After cooking up some grub, sit back with a relaxing read. Celebrated in The Daily Beast Book Bag as “overlooked classic books from the Sunshine State” are Loren G. Brown’s Totch: A Life in the Everglades—”the truest of true Florida voices”—and Archie Carr’s The Windward Road: Adventures of a Naturalist on Remote Caribbean Shores, “Dr. Carr’s work on studying and preserving sea turtles…[that] elevates him to icon status among those who love mixing adventure travel with our science.”
Archie Carr’s wife is celebrated in Peggy Macdonald’s biography of the famous environmentalist, Marjorie Harris Carr: Defender of Florida’s Environment, a work that Senior Times called “at once a lucid account of the origins and growth of modern ecological awareness, a passionate love story of two scientists—Marjorie and Archie Carr, a perfect match in body, mind and spirit—and a riveting narrative of how a Micanopy mom with five children negotiated the formidable obstacles of a sexist society to preserve north central Florida’s natural wonders.”
For a bit of history, look no further than David Koistinen’s Confronting Decline: The Political Economy of Deindustrialization in Twentieth-Century New England, “an important contribution to the literature on the political economy of de-industrialization, a topic that continues to recur as industries rise and decline, according to the Economic History Review. “This book is a welcome addition to the literature of deindustrialization, and I advise anyone interested in the current political debate regarding a revival of U.S. manufacturing to read it,” adds The New England Quarterly
If you’re a war-buff, consider From These Honored Dead: Historical Archaeology of the American Civil War, edited by Clarence R. Geier, Douglas D. Scott, and Lawrence E. Babits.

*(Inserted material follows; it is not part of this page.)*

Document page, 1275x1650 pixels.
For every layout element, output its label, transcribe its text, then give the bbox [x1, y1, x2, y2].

American Archaeology considers it “an important addition to the growing field of conflict archaeology.” The journal notes that “despite the thousands of histories of the Civil War, it aptly illustrates that archaeologists have much to contribute before the whole story is told.”

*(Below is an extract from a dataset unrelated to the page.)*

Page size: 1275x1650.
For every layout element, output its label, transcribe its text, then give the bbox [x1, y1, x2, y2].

Or, if you’re in the mood for a literary adventure, take a close look at Tison Pugh’s An Introduction to Geoffrey Chaucer. “Pugh sustains an accessible and engaging tone throughout this artful compression of an entire Chaucer course—or two, or three—into a single slim volume,” says Comitatus Review, and Mediaevistik proclaims the title “deserves a very warm welcome and recommendation.”